Generally speaking when we look at an artwork it is as a discrete unit. For sure there are the vast webs of connections (say, with culture, tradition, other instances in the same oeuvre, genre and so and so on) that mean no artwork is a cultural island. But in practical everyday terms we tend to talk about this or that work which is more or less strictly bounded: here is my opinion on Volver, say, or Mahler’s Third Symphony; here is my thinking about this or that aspect of Psycho. Leaving aside for a moment whether even this approach is sensible, things get extremely complicated with artworks that are part of a series, that come, as it were, in parts. A lot of television is like that and I spend a lot of time puzzling over what difference it makes to say that I’m working on, for example, The Sopranos rather than Goodfellas. An immediate difficulty is the vastness of the difference in creative input – many writers, directors for one, only few for the latter; then there is the sheer difference in scale in terms of running time.

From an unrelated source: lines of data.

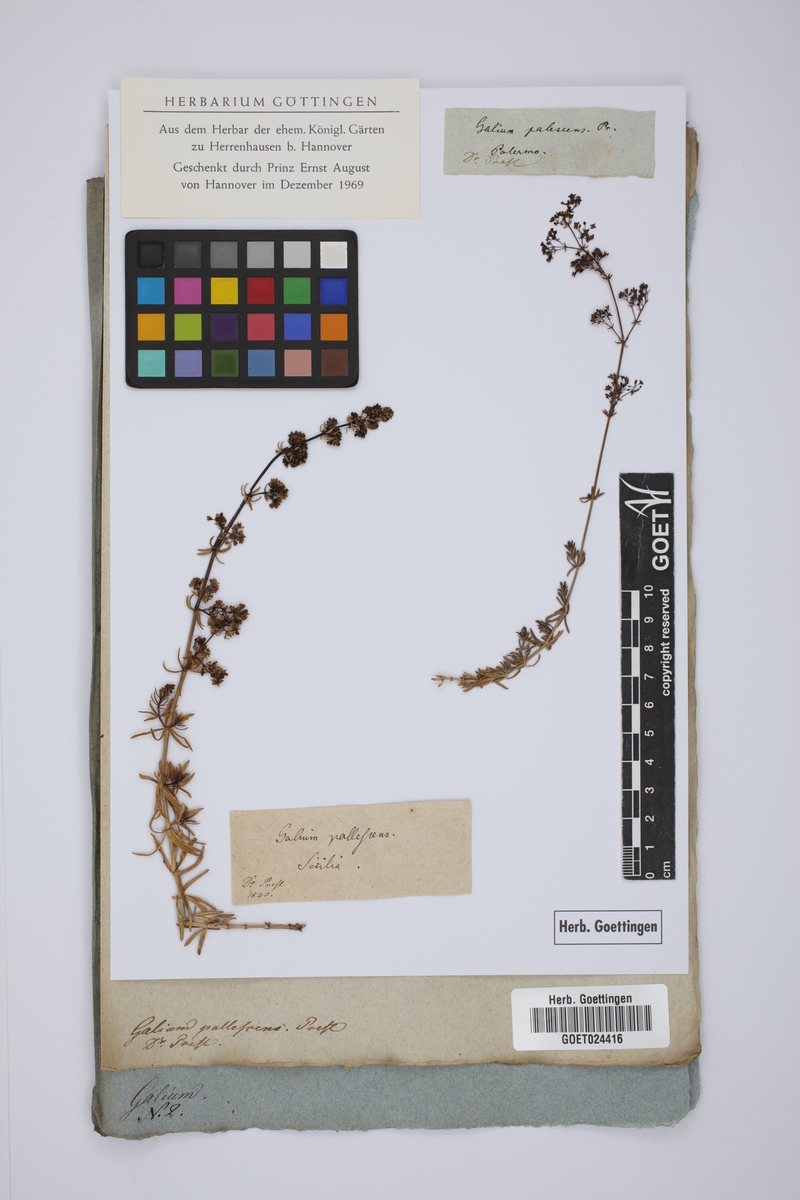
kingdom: Plantae
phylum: Tracheophyta
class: Magnoliopsida
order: Gentianales
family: Rubiaceae
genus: Galium
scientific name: Galium mollugo
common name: Hedge bedstraw
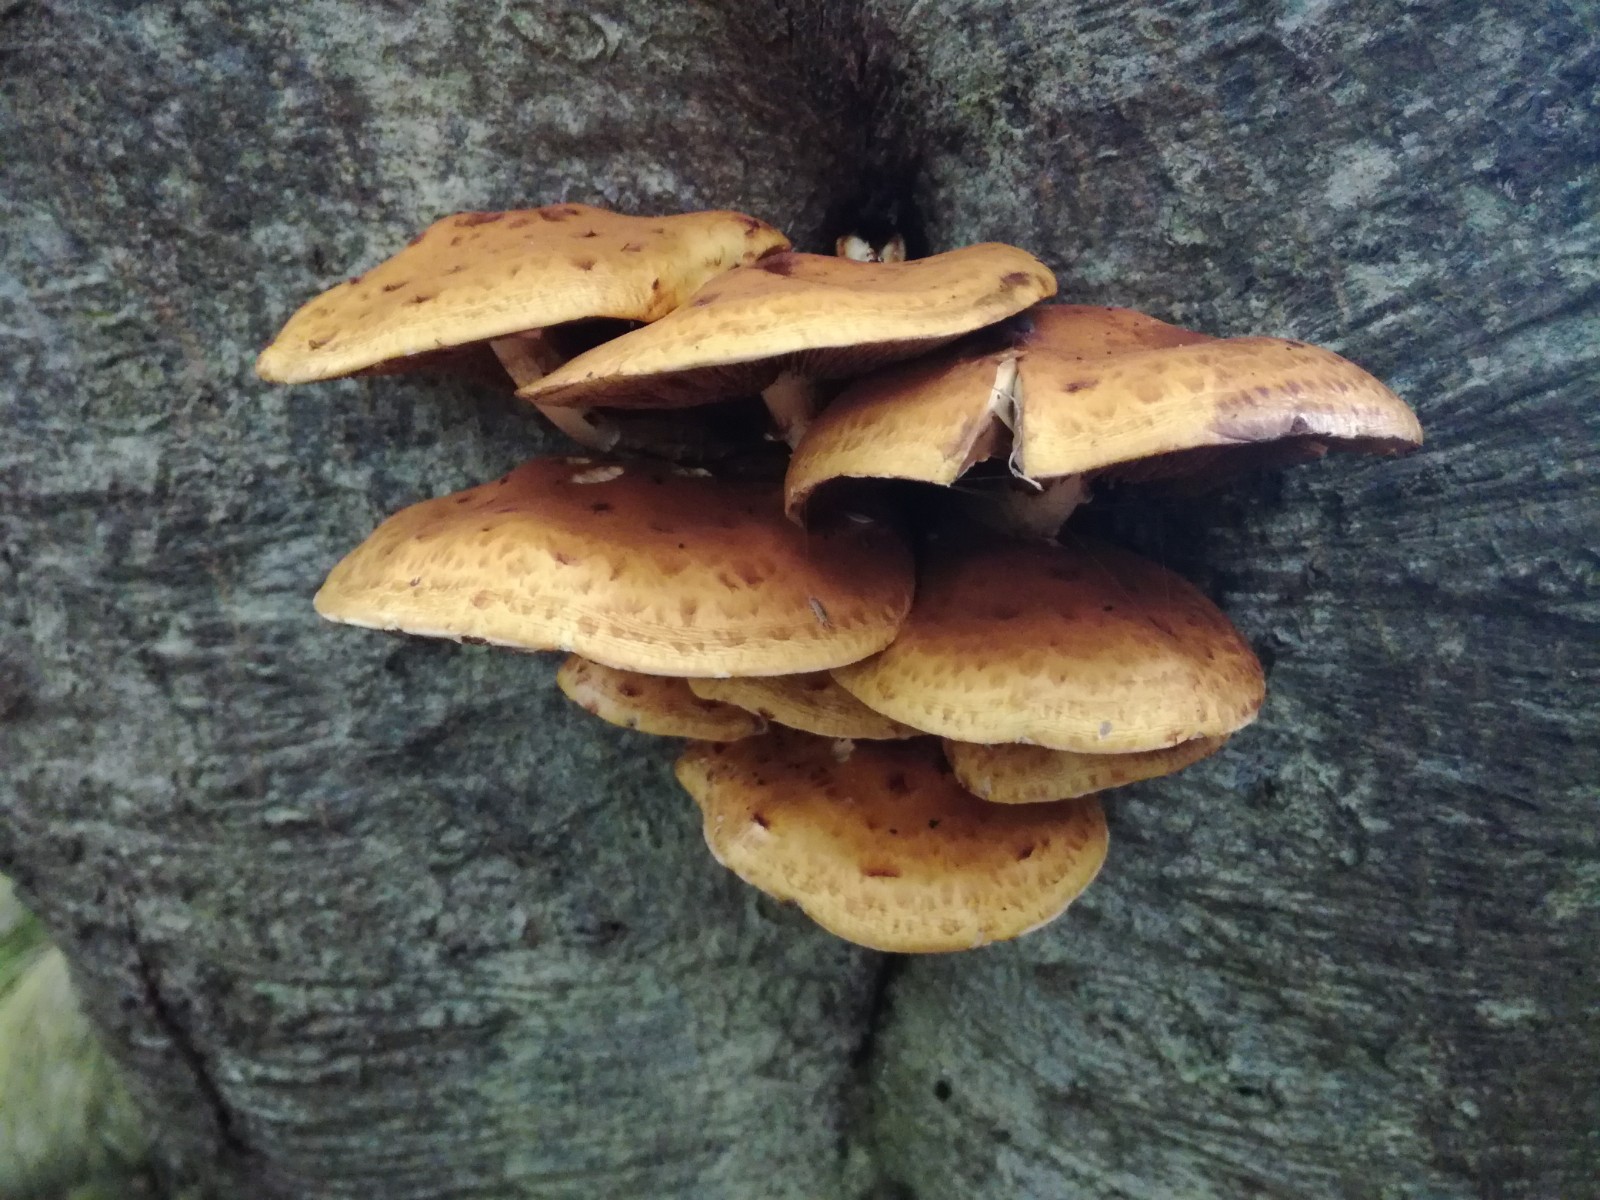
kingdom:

Stanley Cavell considered such matters a long while ago in an essay called, ‘The Fact of Television’ (one that has had little impact on the field of television studies) where he thinks through some of the differences between assessing television and film:
To say that masterpieces among movies reveal the medium of film is to say that this revelation is the business of individual works, and that these works have the status analogous to traditional works of art: they last beyond their immediate occasions; their rewards bear up under repeated viewings; they lend themselves to the same pitch of critical scrutiny as do any of the works we care about most seriously. This seems not to be true of individual works of television. What is memorable, treasurable, criticisable, is not primarily the individual work, but the program, the format, not this or that day of “I Love Lucy,” but the program as such. (Themes Out of School, 239)
Now I know a number of readers are immediately thinking about episodes and editions of television shows that they could draw on to refute Cavell. (I immediately think of Darin Morgan’s X-Files episode ‘Clyde Bruckman’s Final Repose’, but as if there weren’t enough problems in terms of critical approach I’ve granted creative ownership to the writer rather than director, producer or the actors.) And there are ‘individual works’ that remain outstanding such as Stephen Poliakoff’s 1980 TV ‘play’ Caught on a Train. But, if the consequences of thinking of television as art is at least vaguely problematic in the way Cavell suggests, thinking about videogames in such terms adds a further puzzling dimension.
Earlier this month the games company Valve released the second episode of its Half-Life 2 series. That is, the second episode of a game that was already a sequel to the 1998 first person shooter Half-Life. The idea of calling the extension of a gameworld’s narrative scope an ‘episode’ is something quite new – most of the time such extensions are designated ‘expansions’ because what they do is expand the narrative and gameplay of already familiar gameworlds. Valve’s decision to badge their expansions as episodes (which began with the release of Half-Life 2: Episode 1 last year) is a signal that the narrative promise of their games – the plot, revelations about character, etc. – is sufficiently attractive to warrant a designation that evokes the developing narratives of the serial form. It also allows each episode to incorporate technical improvements (such as enhancements to game design and graphics) that keep pace with the ever expanding processing power of consoles and personal computers. It remains to be seen whether Valve’s approach will be adopted by others, but in the meantime this is one of the issues that I hope will stimulate further debate on this site.